Я поднялся по шиферным ступенькам, открыл дверь и шагнул в тускло освещенный коридор, обшитый панелями из красного дерева. Вдоль коридора стояли вазы с вянущими цветами и керамические урны на подставках. Я пришел на день раньше, чтобы осмотреть тело Сьюзен, но подумал, что если кто-то и сможет определить, откуда взялись эти шрамы, то это будет сотрудник похоронного бюро. Как заставить его рассказать мне об этом, я пока не решил. Автокатастрофа все время приходила на ум, но я не особо верил в эту версию.
Широкая приемная вела в две комнаты: часовня А была занята семьей и друзьями АРМАНДО САНЧЕСА, а в часовне Б находилась горстка пожилых людей, оплакивающих некоего МАЙКЛА ТОРРАССИНО. Стены в часовнях были скрыты за траурными драпами, всюду громоздились венки и раскладные стульчики.
Санчеса либо очень любили, либо он был должен денег множеству людей; женщины и мужчины беззастенчиво плакали в комнате, визжали и стонали, бросались друг на друга и взывали к святым, о которых я никогда не слышал. Я приметил девушку, что сидела одна в заднем ряду, — на ее симпатичных латиноамериканских чертах было написано смешанное выражение замешательства и печали. Мое сердце взволнованно забилось, когда я двинулся дальше по коридору, переполненный страхом и торжественностью, каковые внушают нам такие места, как церкви, кладбища и другие обиталища мертвых.
Перед тем как склонить колени у гроба, всегда неосознанно напрягаешься и на ум не идут верные слова для молитвы. Какую бы сильную роль в твоей жизни ни играли всякие религиозные наставления, ты все равно в ступоре. Плакать — стыдно, не плакать — стыднее в сотни раз; и почти невозможно искренне попрощаться с бледнолицым, плохо одетым, выпотрошенным манекеном в гробу или заставить себя поверить, что это человек, которого ты когда-то любил.
Или, возможно, ненавидел. На похоронах моего отца буйствовала метель — такая сильная, что казалось, будто вот-вот второй ледниковый период начнется. Стояло январское утро, всего через несколько дней после Нового года, когда семьи должны собираться дома, пить горячий шоколад, играть в «Монополию» и смотреть традиционные праздничные фильмы. Время для детей, когда послевкусие Рождества еще не до конца улетучилось и подаренные новые игрушки не успели сломаться.
Мне было шестнадцать. Уже не ребенок. Давно уже. Сосны, росшие на кладбище, ненадежно удерживали тонны мокрого снега.

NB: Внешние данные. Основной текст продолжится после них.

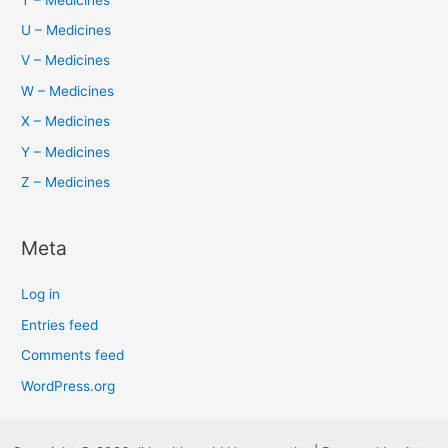
U – Medicines
V – Medicines
W – Medicines
X – Medicines
Y – Medicines
Z – Medicines
Meta
Log in
Entries feed
Comments feed
WordPress.org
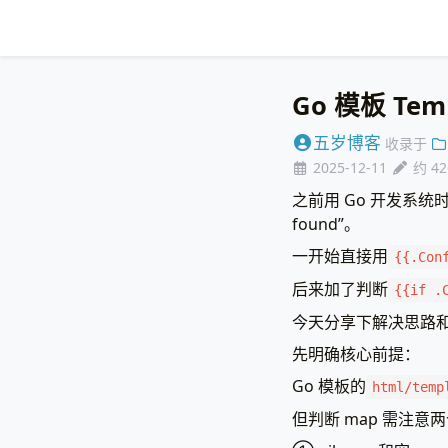
Go 模板 Tem
五岁博客
收录于
2025-12-11
约 4
之前用 Go 开发系统时，
found”。
一开始直接用
{{.Con
后来加了判断
{{if .
今天分享下解决思路
先明确核心前提：
Go 模板的
html/temp
但判断 map 需注意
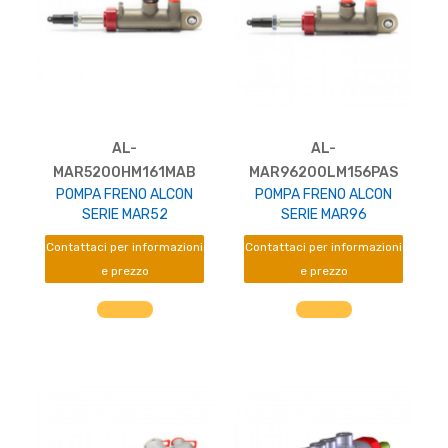
AL-
AL-
MAR5200HM161MAB
MAR96200LM156PAS
POMPA FRENO ALCON
POMPA FRENO ALCON
SERIE MAR52
SERIE MAR96
Contattaci per informazioni
Contattaci per informazioni
e prezzo
e prezzo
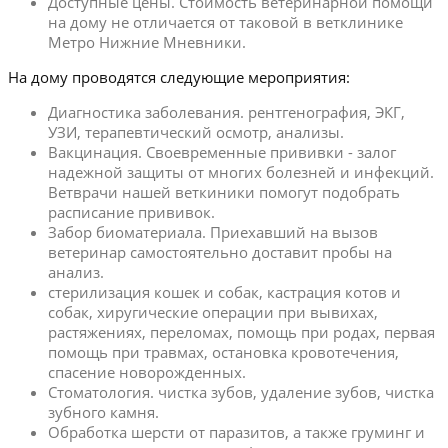
Доступные цены. Стоимость ветеринарной помощи
на дому не отличается от таковой в ветклинике
Метро Нижние Мневники.
На дому проводятся следующие мероприятия:
Диагностика заболевания. рентгенография, ЭКГ,
УЗИ, терапевтический осмотр, анализы.
Вакцинация. Своевременные прививки - залог
надежной защиты от многих болезней и инфекций.
Ветврачи нашей веткиники помогут подобрать
расписание прививок.
Забор биоматериала. Приехавший на вызов
ветеринар самостоятельно доставит пробы на
анализ.
стерилизация кошек и собак, кастрация котов и
собак, хиругические операции при вывихах,
растяжениях, переломах, помощь при родах, первая
помощь при травмах, остановка кровотечения,
спасение новорожденных.
Стоматология. чистка зубов, удаление зубов, чистка
зубного камня.
Обработка шерсти от паразитов, а также груминг и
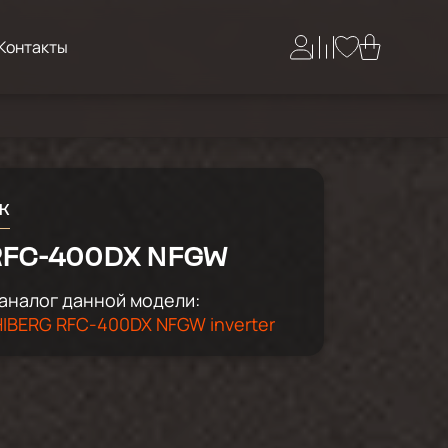
Контакты
к
RFC-400DX NFGW
аналог данной модели:
IBERG RFC-400DX NFGW inverter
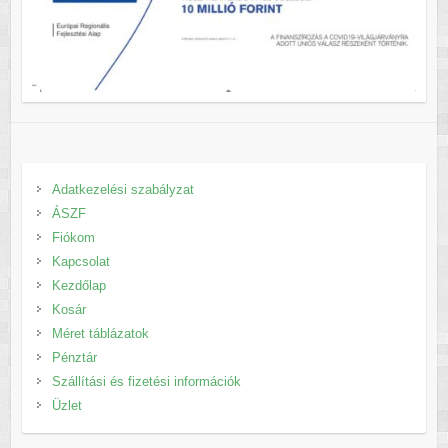
Adatkezelési szabályzat
ÁSZF
Fiókom
Kapcsolat
Kezdőlap
Kosár
Méret táblázatok
Pénztár
Szállítási és fizetési információk
Üzlet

Метель обрушилась на нас, как на грешников, которых приговорили к побиванию камнями. Небеса содрогались. Очертания надгробий, отмечающих места, где обрели свой последний покой свободные от друзей, врагов и новых знакомств, терялись в снежной круговерти. Розы, которые я положил на могилу отца, укрыл иней — и вот они уже неотличимы от сверкающего белого льда. Одеяния священника стали огромными хрустальными крыльями, как у архангела Гавриила. Его слова пропадали где-то в этой дикой буре, но голос звучал сильно и настойчиво. Хотя контекст различить было невозможно, мощь изреченных им слов была очевидна.